Carol Mochan, Scottish Labour’s spokeswoman for Public Health, said frontline alcohol and drug services needed “proper resourcing” from the SNP to be effective.
She added: “Scottish Labour will consider any evidence-based plans to improve public health, but the SNP must acknowledge that there is no one silver bullet.”
Not a ‘miracle cure’
Scottish Greens health spokeswoman Gillian Mackay said MUP should be “an important part” of the nation’s health strategy but wider work was needed as it was not a “cure-all”.
However, Scottish Conservative health spokesman Dr Sandesh Gulhane said MUP was not a “miracle cure” and “simply punishes responsible drinkers”.
Graeme Callander, from the WithYou alcohol support group, said it was “unbelievable” that the money raised goes to retailers and the alcohol industry.
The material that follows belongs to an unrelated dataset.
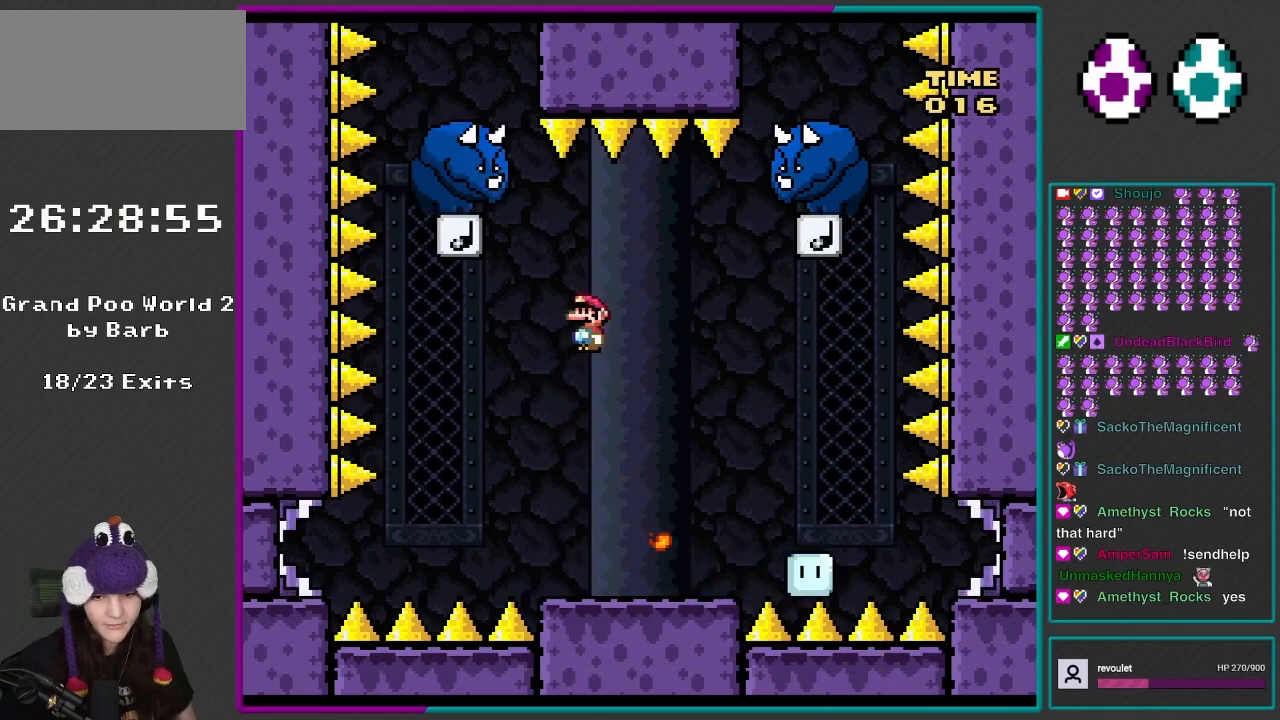
{"buttons": ["X"], "events": [[33, "DPAD_LEFT", "down"], [167, "DPAD_LEFT", "up"], [167, "DPAD_RIGHT", "down"], [167, "DPAD_UP", "up"], [283, "DPAD_RIGHT", "up"], [283, "DPAD_UP", "down"], [317, "DPAD_LEFT", "down"], [467, "DPAD_UP", "up"], [483, "DPAD_LEFT", "up"]]}
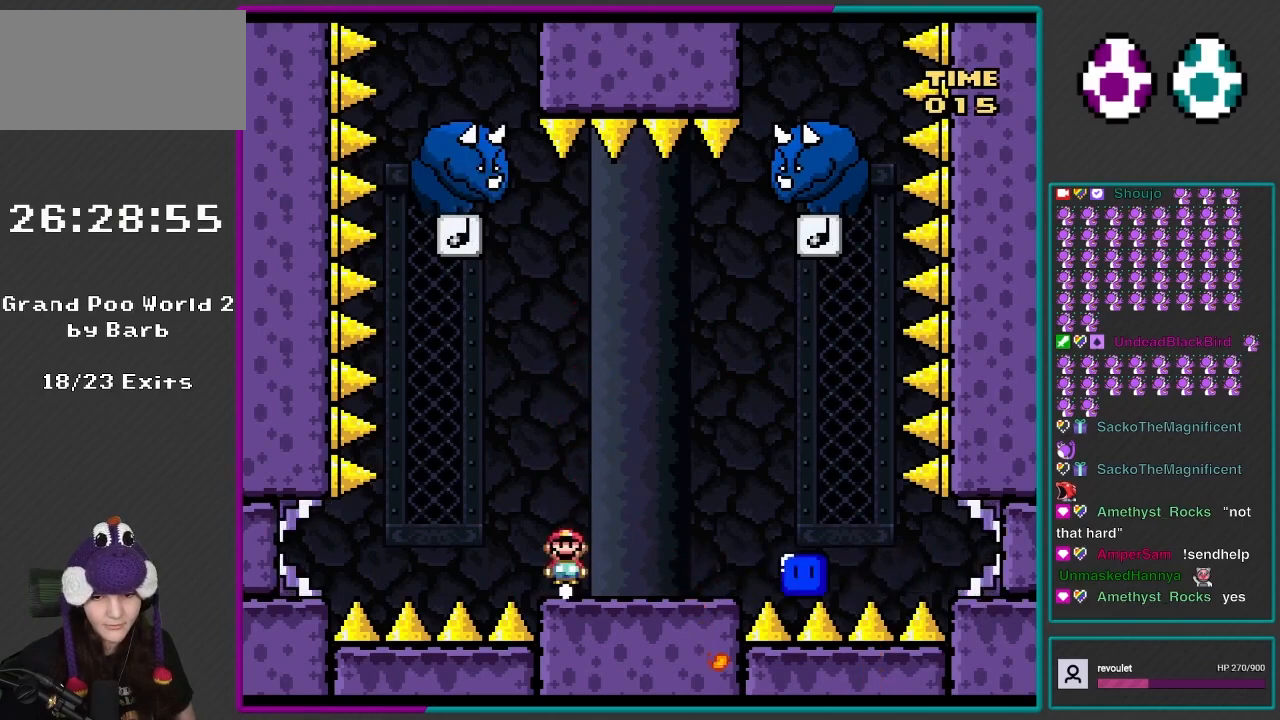
{"buttons": ["X", "DPAD_LEFT"], "events": [[50, "DPAD_RIGHT", "down"], [83, "A", "down"], [200, "DPAD_RIGHT", "up"], [200, "DPAD_UP", "down"], [233, "DPAD_LEFT", "down"], [233, "DPAD_UP", "up"], [267, "DPAD_UP", "down"], [283, "A", "up"], [350, "DPAD_UP", "up"], [417, "DPAD_LEFT", "up"], [500, "DPAD_LEFT", "down"]]}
“This revenue could make a real difference if it was instead directed towards improving and increasing the availability of alcohol support services – because these services will ultimately help to save lives,” he said.
Scottish Health Action on Alcohol Problems (Shaap) and Alcohol Focus Scotland (AFS) said the minimum unit price had to be uprated annually to prevent “cheaper alcohol that causes the most harm” becoming more affordable over time.
Both groups also said the government needed to do more than just MUP if it is to tackle the “public health emergency” of alcohol harms, and criticised it for “dragging its feet” over alcohol marketing reforms.
Alison Douglas, chief executive of AFS, said her charity was calling for an alcohol harm prevention levy on alcohol retailers, which she said the Fraser of Allander Institute estimated could raise as much as £57m a year to invest in alcohol treatment services.